BANGOR, Maine — Councilor Cary Weston said it best: “What a difference a year makes.”
American Folk Festival organizers briefed city councilors Wednesday on the success of the 2010 event and announced that they had made their first repayment to address $300,000 in debt owed to the city.
The first installment of $30,000 came the city’s way in mid-October. The festival has paid all debts associated with the 2010 event and already has begun planning for 2011.
More than anything, the financial success of this ninth annual event on the Bangor Waterfront was a validation for the many volunteers that made it happen and the many visitors that keep it going year after year, said Maria Baeza, chairwoman of the folk festival board of directors.
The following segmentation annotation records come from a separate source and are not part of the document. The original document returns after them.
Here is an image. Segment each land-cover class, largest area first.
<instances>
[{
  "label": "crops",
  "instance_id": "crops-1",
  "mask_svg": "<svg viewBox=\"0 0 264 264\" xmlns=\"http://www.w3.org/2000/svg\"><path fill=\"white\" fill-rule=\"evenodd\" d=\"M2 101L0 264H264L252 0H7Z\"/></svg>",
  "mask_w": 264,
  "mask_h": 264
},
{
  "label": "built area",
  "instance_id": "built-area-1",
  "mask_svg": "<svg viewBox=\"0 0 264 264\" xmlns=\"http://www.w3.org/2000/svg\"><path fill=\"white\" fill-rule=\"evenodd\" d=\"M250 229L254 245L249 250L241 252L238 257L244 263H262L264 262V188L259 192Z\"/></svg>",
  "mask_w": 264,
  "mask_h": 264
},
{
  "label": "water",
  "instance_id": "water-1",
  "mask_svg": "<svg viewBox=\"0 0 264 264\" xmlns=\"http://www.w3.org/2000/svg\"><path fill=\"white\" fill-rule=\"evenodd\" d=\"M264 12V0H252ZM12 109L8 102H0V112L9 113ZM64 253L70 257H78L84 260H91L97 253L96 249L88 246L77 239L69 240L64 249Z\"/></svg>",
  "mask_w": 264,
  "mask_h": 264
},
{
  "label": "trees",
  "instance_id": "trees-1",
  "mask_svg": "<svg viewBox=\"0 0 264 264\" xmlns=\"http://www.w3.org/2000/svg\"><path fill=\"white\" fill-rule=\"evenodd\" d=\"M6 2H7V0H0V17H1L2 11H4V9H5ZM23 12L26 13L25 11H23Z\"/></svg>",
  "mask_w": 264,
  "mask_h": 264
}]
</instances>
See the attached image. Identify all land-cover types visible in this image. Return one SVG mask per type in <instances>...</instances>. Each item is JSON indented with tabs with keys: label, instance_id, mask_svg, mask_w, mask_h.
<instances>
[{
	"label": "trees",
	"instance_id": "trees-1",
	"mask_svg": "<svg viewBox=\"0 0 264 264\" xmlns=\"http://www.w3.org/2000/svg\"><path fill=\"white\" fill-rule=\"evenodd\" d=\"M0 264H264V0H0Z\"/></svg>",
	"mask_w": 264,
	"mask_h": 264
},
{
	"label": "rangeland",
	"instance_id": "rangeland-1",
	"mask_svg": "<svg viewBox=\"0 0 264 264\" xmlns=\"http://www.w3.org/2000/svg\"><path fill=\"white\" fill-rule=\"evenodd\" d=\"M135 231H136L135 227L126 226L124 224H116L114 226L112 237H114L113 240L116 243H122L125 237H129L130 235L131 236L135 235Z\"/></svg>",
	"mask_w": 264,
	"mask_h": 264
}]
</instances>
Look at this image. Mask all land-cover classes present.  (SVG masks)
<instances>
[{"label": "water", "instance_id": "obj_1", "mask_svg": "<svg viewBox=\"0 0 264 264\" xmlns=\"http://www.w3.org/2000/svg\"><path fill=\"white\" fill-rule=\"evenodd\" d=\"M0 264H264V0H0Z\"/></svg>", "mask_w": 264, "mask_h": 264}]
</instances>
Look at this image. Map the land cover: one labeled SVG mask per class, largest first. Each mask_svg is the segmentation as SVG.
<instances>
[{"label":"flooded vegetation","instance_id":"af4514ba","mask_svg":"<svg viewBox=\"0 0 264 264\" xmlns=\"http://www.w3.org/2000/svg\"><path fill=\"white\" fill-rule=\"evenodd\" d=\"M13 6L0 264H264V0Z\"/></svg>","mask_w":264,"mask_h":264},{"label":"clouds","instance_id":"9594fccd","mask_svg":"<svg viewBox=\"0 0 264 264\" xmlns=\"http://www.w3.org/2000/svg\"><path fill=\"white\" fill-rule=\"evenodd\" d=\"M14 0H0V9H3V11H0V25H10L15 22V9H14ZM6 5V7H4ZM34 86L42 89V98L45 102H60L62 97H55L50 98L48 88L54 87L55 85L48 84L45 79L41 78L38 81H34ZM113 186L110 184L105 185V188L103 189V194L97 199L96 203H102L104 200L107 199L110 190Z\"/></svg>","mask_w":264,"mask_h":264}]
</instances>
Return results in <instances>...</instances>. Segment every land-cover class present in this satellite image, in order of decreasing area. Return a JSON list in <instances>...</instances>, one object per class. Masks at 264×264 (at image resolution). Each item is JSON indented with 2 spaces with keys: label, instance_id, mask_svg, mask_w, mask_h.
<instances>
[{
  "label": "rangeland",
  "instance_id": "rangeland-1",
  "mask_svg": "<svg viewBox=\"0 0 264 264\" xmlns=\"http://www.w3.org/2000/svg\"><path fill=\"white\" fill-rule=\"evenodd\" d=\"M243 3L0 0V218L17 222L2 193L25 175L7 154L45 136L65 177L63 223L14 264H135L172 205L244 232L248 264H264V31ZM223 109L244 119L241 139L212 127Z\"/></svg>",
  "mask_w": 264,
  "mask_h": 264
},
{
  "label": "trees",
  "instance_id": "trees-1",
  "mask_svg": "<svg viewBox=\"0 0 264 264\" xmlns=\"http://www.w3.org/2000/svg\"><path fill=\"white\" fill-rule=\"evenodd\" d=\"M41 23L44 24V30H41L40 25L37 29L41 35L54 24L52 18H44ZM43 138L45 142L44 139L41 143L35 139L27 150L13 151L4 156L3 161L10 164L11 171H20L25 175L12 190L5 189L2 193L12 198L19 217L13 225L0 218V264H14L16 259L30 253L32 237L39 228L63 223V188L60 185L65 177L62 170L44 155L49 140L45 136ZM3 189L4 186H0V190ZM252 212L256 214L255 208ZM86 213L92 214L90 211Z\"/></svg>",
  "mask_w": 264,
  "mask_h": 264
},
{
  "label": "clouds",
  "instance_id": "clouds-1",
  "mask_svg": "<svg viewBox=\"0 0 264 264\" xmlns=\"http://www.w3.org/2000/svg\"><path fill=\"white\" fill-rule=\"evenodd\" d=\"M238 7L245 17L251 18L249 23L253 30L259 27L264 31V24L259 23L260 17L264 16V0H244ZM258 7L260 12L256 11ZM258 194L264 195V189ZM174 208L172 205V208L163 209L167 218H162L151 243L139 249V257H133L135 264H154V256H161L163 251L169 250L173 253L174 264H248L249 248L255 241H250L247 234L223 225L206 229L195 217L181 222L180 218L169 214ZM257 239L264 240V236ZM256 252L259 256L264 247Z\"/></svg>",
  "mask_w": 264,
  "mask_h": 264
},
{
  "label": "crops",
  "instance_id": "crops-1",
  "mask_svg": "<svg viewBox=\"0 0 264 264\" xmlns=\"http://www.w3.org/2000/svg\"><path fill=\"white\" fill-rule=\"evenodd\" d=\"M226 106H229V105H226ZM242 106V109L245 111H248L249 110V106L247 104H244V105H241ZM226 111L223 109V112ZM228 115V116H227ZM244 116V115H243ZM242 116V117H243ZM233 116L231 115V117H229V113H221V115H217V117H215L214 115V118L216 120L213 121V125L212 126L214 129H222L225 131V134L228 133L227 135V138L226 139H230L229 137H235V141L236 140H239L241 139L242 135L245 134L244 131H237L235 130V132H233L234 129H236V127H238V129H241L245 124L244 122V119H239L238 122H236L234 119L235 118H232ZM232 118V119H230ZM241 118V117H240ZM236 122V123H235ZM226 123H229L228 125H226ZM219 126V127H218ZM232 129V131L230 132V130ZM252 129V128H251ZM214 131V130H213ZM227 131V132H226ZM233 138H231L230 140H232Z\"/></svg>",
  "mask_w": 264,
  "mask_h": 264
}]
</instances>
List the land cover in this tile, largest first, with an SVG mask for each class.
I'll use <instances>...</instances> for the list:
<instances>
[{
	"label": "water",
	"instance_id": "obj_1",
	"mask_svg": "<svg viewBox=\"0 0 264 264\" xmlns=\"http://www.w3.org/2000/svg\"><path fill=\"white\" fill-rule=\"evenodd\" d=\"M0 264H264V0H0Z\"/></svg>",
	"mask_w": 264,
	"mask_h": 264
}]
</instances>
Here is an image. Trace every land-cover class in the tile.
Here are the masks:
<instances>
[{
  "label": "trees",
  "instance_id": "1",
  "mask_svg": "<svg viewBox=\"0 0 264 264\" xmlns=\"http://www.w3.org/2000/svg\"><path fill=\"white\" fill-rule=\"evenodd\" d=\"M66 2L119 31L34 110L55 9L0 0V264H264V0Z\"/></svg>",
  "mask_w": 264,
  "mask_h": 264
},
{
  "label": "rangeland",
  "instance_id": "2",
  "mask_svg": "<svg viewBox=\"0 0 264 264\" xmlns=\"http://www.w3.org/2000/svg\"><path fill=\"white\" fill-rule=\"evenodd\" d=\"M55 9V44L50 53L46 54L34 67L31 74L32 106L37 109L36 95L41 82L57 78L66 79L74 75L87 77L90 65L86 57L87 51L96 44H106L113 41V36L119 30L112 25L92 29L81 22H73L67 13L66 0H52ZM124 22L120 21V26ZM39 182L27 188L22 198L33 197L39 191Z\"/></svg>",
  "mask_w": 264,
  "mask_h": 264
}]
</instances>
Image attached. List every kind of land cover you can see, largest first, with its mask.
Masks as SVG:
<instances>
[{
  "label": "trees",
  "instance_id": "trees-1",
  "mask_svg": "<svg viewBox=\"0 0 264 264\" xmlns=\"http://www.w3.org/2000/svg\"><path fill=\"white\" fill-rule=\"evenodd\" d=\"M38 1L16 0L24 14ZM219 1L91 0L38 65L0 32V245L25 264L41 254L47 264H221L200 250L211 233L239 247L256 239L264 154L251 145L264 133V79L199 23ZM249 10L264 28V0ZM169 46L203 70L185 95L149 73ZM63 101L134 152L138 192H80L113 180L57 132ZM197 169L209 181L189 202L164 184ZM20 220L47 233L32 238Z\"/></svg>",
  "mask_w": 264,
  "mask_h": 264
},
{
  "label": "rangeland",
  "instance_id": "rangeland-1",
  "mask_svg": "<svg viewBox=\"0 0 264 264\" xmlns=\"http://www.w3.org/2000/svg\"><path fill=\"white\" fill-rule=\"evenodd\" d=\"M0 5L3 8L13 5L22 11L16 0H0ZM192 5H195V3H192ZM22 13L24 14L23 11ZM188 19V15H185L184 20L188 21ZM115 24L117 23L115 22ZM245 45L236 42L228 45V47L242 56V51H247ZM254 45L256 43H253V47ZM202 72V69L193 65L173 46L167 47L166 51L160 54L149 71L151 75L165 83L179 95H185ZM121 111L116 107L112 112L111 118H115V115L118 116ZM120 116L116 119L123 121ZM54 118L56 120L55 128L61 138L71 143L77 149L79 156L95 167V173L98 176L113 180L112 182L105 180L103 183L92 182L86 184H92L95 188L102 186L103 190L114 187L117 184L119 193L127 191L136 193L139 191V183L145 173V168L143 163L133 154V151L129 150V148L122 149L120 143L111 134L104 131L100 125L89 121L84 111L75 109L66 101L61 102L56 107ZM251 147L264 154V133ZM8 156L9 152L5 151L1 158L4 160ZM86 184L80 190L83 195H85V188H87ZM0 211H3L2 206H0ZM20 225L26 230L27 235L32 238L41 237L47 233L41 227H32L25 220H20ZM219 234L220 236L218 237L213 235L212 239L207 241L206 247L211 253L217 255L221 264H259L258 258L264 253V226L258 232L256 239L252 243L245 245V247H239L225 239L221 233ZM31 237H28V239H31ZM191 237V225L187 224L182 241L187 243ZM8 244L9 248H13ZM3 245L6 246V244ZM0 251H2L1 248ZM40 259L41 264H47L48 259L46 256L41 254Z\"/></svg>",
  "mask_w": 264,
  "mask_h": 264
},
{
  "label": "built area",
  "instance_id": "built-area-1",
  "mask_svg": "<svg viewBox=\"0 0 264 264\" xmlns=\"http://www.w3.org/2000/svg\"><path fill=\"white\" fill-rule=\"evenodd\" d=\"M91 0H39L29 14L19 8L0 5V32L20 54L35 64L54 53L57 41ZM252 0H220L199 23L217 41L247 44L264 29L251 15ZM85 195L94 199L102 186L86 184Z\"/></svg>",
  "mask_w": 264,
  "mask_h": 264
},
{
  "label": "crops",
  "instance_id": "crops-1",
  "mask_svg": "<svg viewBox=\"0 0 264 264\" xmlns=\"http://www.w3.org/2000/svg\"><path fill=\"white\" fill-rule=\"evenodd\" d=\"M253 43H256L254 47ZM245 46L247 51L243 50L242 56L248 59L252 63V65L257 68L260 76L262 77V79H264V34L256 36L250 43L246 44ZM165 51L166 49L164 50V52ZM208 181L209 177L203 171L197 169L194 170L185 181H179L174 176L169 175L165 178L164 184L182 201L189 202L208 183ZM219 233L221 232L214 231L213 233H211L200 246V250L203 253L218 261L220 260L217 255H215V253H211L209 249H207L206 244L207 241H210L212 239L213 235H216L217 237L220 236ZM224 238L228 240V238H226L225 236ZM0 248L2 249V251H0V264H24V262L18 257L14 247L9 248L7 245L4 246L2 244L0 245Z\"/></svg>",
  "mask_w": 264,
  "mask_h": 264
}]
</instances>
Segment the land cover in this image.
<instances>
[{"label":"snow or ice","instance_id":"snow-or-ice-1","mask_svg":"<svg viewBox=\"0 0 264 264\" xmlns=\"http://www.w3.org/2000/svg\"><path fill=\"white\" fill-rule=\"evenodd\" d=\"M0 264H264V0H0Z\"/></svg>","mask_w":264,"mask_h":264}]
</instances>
“The community support is immensely gratifying, especially considering the ongoing economic pressure that Maine is facing,” she said. “We have received a strong message from festival stakeholders: The American Folk Festival is a unique event worth supporting and worth keeping admission-free.”
Councilors were effusive in their praise of the festival’s staff and board of directors for turning around the financial picture in such a short time.
“I am delighted in the change of tone from last year,” Geoff Gratwick said. “It’s remarkable what you’ve done.”
The folk festival has been in Bangor since 2002 when the National Folk Festival began a three-year run in the Queen City. In 2005, a group of local community members launched the American Folk Festival in hopes of continuing the success of the music and culture showcase.
While popular, the locally run festival built significant debt. Last year, the problems came to a head when the city cut off its funding to the festival after a previously undisclosed financial relationship between the city and the festival became public. After much debate, councilors and festival organizers reached an agreement that effectively severed ties between the longtime partners.
The city no longer would provide any cash contributions to the folk festival and would reduce the level of in-kind services — including but not limited to police, fire, public works and engineering duties.
Festival organizers responded by cutting expenses more than $140,000. The result was a slightly scaled-down festival but one that still featured 66 individual performances on four stages over three days, Baeza said.
The 2010 season also featured more aggressive fundraising efforts. Shortly after the late-August festival ended, organizers announced they had raised more than $170,000 through the annual bucket brigade, the highest total in nine years. The previous bucket brigade high was in 2009 when $107,000 was raised.
Baeza said board members were ecstatic to make good on their promise to repay the city.
“We took that agreement very seriously,” she said.
Weston pointed out that the festival representatives had no obligation to meet with councilors and that their appearance Wednesday was a show of cooperation and respect.
The success of the American Folk Festival may have helped pave the way for the Hollywood Slots Waterfront Concert Series, which completed a successful run this year and already has begun planning a 2011 series.
The festival even got a boost from the concert series, when local promoter Alex Gray agreed to let the American Folk Festival use the giant stage that will be set up on the waterfront.